● INPUT MATERIAL:
§ §

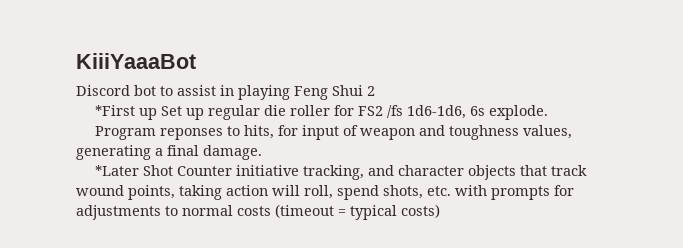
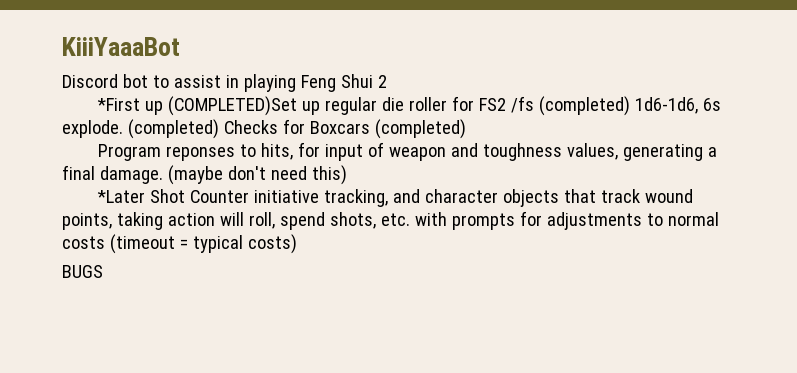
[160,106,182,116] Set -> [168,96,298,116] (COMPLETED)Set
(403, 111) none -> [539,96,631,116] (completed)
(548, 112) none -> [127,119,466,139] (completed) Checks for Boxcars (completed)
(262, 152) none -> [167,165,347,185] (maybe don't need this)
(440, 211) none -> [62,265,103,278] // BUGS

§ §

● EXERCISE BRIEF: Give back, unchanged, the line that holds "(262, 152) none" along with all lines after it through the last line above.

● SOLUTION TO THIS TASK:
(262, 152) none -> [167,165,347,185] (maybe don't need this)
(440, 211) none -> [62,265,103,278] // BUGS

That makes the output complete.